# Sequence of complex numbers

1. Mar 12, 2012

### gestalt

Let <zn> be a sequence complex numbers for which Im(zn) is bounded below.
Prove <e^(i*zn)> has a convergent subsequence.

My question on this is what possible help could the boundedness of the Im(zn) to this proof and what theorem might be of help?

2. Mar 12, 2012

### micromass

Staff Emeritus
Do you know anything about compactness or Bolzano-Weierstrass??

3. Mar 12, 2012

### mathwonk

do you know how e^z behaves geometrically?

4. Mar 13, 2012

### gestalt

Yes, I do know the B-W theorem. I looked at it but it applies to bounded sequences. This sequence is only bounded below and only on the Im part. I suppose since you asked you see a way it is still applicable.

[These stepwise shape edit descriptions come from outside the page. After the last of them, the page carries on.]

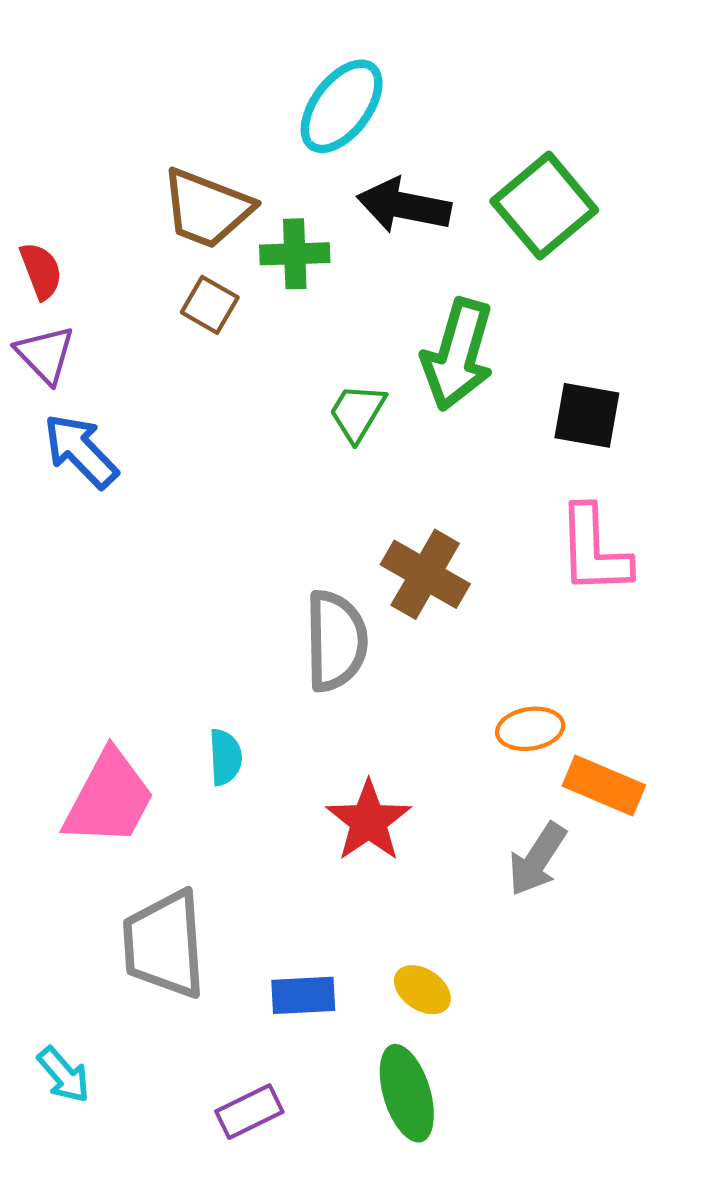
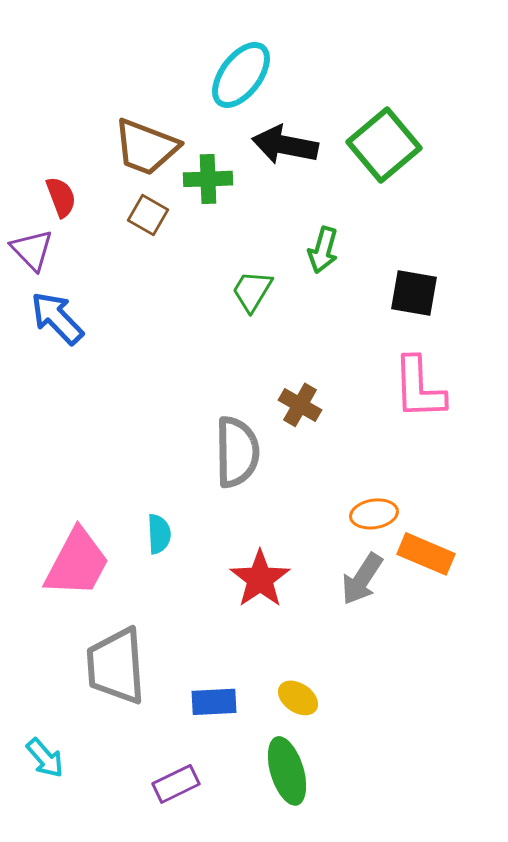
red semicircle: (41, 271) -> (61, 197), moved
green arrow: (458, 354) -> (323, 250), size x0.6
brown cross: (425, 574) -> (300, 405), size x0.7
gray arrow: (537, 859) -> (362, 579), moved

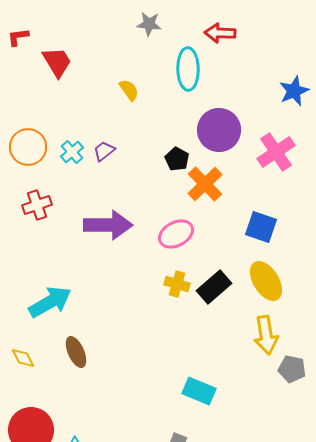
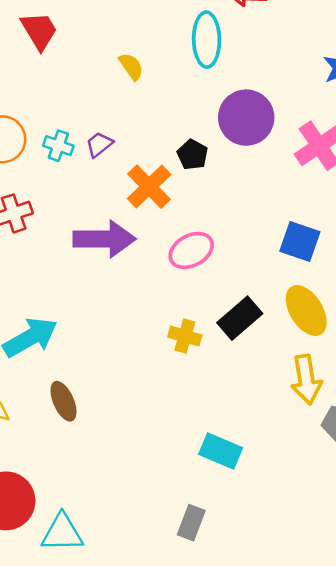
cyan cross: (72, 152) -> (58, 146), turned -30
orange cross: (205, 184) -> (149, 187), moved
yellow cross: (177, 284) -> (185, 336), moved

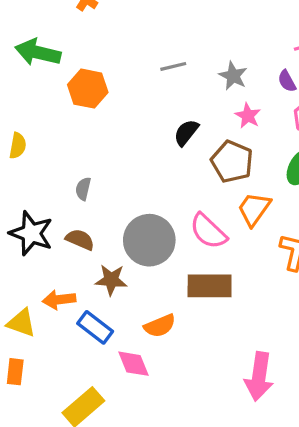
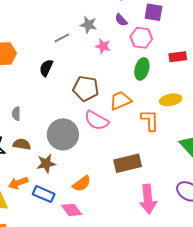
gray line: (173, 66) -> (62, 38), moved
black semicircle: (186, 133) -> (46, 68), moved
brown pentagon: (232, 162) -> (86, 88), moved
orange trapezoid: (254, 209) -> (120, 101), turned 45
brown rectangle: (210, 286) -> (128, 163), moved

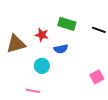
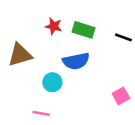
red star: (42, 35) -> (54, 26), moved
blue semicircle: (61, 49) -> (76, 61), size x1.5

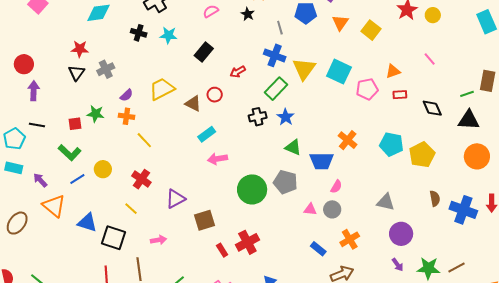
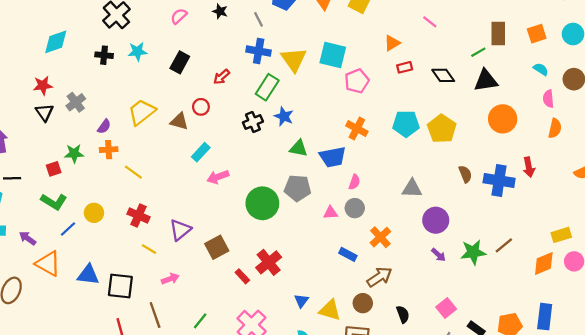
pink pentagon: (367, 89) -> (357, 81), moved
yellow line: (131, 209) -> (149, 249), moved

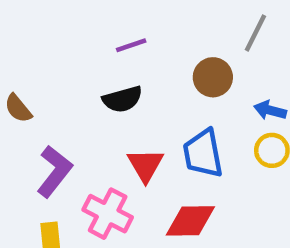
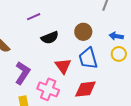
purple line: (131, 45) -> (34, 17), moved
brown circle: (213, 77) -> (83, 32), moved

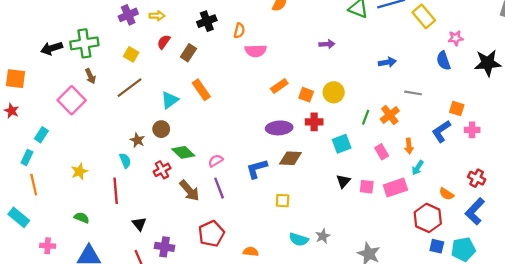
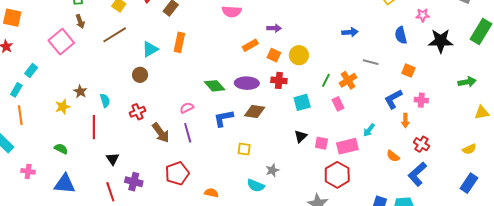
pink star: (456, 38) -> (423, 15), moved
purple arrow: (327, 44) -> (274, 28), moved
orange rectangle: (201, 90) -> (179, 42), turned 42
orange square: (457, 109) -> (408, 71), moved
brown star: (137, 140) -> (80, 91), moved
orange arrow: (409, 146) -> (405, 121), moved
green diamond: (183, 152) -> (215, 86), moved
pink rectangle: (382, 152) -> (338, 104), moved
red hexagon: (428, 218) -> (337, 175), moved
gray star: (323, 236) -> (272, 170), moved

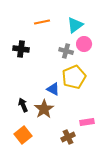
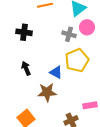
black arrow: (23, 105) -> (26, 68), moved
brown star: (44, 109) -> (47, 92), turned 30

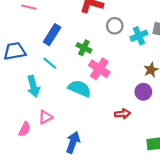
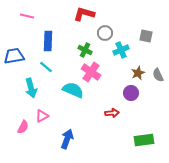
blue rectangle: (52, 35) -> (48, 41), turned -30
cyan cross: (139, 36) -> (121, 50), moved
green cross: (84, 48) -> (85, 50), moved

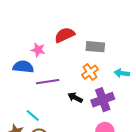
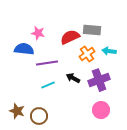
red semicircle: (65, 35) -> (70, 37), moved
cyan arrow: (122, 73) -> (109, 51), moved
cyan line: (33, 116) -> (48, 85), moved, turned -64

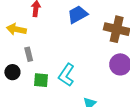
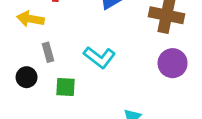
cyan L-shape: (66, 75) -> (99, 57), moved, turned -85

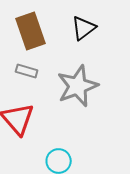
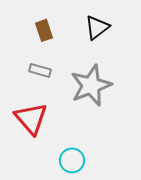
brown rectangle: (31, 31) -> (44, 30), size x0.6

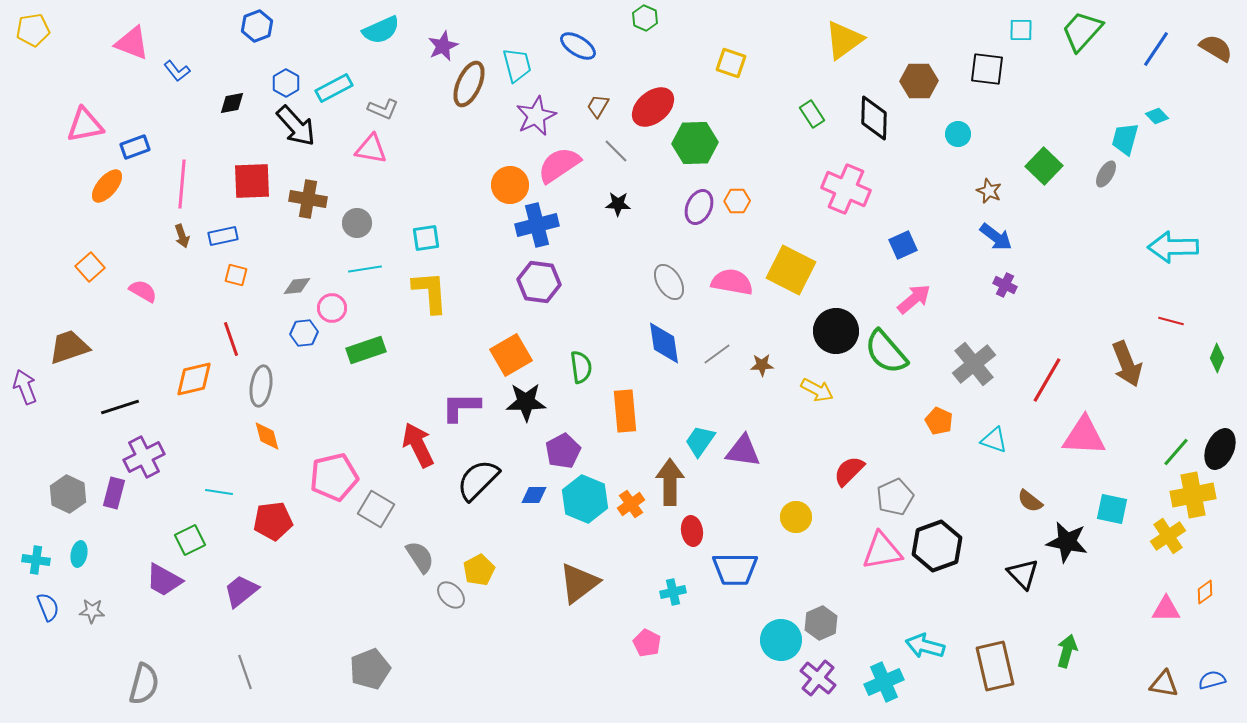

It was my understanding e^z forms a circle in the complex. Is this what you mean?

Last edited: Mar 13, 2012
5. Mar 13, 2012

### micromass

Staff Emeritus
Try to show that the sequence is bounded. Try to show that there is a constant C such that

$$|e^{iz_n}|\leq C$$

6. Mar 13, 2012

### gestalt

Edit: The latex was not loading but now I see what you mean. I apologize if this sounds ignorant but I did not think e^(i*zn) was bounded. If you are saying I should show it is then I assume it can be.
When I think of this sequence I must be seeing it all wrong. could you give any explanation of how it behaves. If it helps I see nothing but a circle when I think of it. What attribute am I missing?

Last edited: Mar 13, 2012
7. Mar 13, 2012

### mathwonk

circles are bounded, right?